Running Jobs¶

Supported on AWS · Supported on Azure ·

Bodo supports Python and SQL jobs. Jobs are useful for running data processing tasks, such as ETL, ELT, data preparation, and data analysis. Bodo Cloud Platform allows users to create Job Template and then submit Job Runs for execution.

Sidebar-Jobs

Job Template¶

Job templates are stored objects which can be used to run your data processing and analysis applications in a Bodo Platform workspace. You need to have an available workspace before creating a job templates.

Job-Template-Form

Job Template Form Fields¶

Here are the fields you need to provide when creating a job template.

1) Basic: ¶

Name: The job template name.
Type: We currently support three types of sources: WORKSPACE, GIT, URL and S3.

Note

The job template name must be unique within the workspace. Each job template is assigned a unique id (UUID). If a job template is deleted from the workspace, the name can be reused. However, the UUID of the new job template will be different.

2) Source: ¶

Type : The type of the job. Currently, we support three types of jobs: Python(PYTHON) SQL(SQL), Notebook(IPYNB).
File Name : The relative path from the job source to the .py, .sql and ipynb file that contains the job script.
· · ·
> _WHAT YOU WILL DO_:
#1 Reproduce the passage from the page on running jobs verbatim, everything from "Job-Template-Form" down to "job template name.".
#2 Using the page on running jobs, decide whether each statement below agrees with it. Answer yes or no for each, and quote the words from the page that decide it.
(a) The name of a deleted job template can be used again.
(b) A new job template that reuses a deleted template's name receives the same UUID.
(c) A job template can be created without an available workspace.
#3 Answer these questions from the page on running jobs:
(a) Which two kinds of jobs does Bodo support, according to the opening paragraph?
(b) Within what must a job template name be unique?
(c) What does the File Name field specify?

> _RECORDED INFORMATION_:
· · ·
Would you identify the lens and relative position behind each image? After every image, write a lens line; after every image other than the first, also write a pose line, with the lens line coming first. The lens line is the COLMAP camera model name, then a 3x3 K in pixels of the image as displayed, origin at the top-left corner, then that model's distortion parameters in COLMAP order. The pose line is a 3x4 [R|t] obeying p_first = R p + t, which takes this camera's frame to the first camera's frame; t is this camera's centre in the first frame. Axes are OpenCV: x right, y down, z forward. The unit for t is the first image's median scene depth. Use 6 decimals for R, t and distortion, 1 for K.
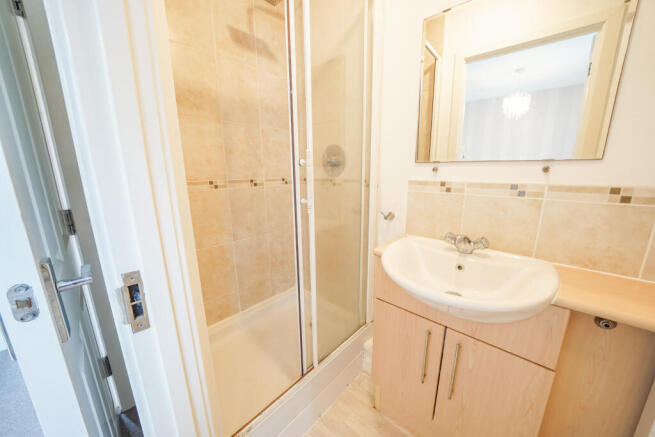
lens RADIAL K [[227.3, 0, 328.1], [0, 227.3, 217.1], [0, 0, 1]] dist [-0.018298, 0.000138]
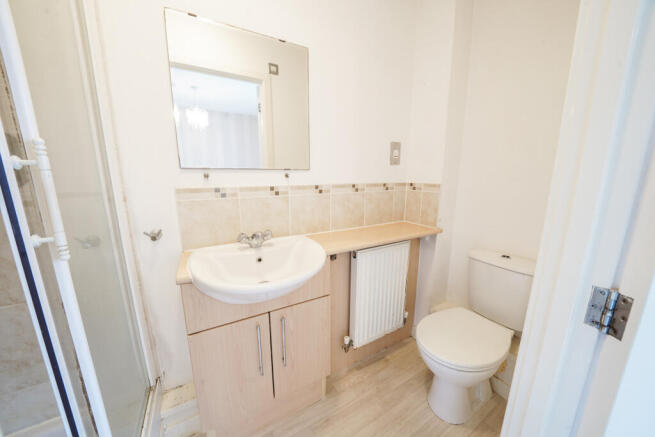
· · ·
> _TASK-BY-TASK ANSWERS_:
#1
Job-Template-Form

Job Template Form Fields¶

Here are the fields you need to provide when creating a job template.

1) Basic: ¶

Name: The job template name.

#2
(a) Yes: "If a job template is deleted from the workspace, the name can be reused."
(b) No: "However, the UUID of the new job template will be different."
(c) No: "You need to have an available workspace before creating a job templates."

#3
(a) Python and SQL jobs.
(b) The workspace.
(c) The relative path from the job source to the .py, .sql and ipynb file that contains the job script.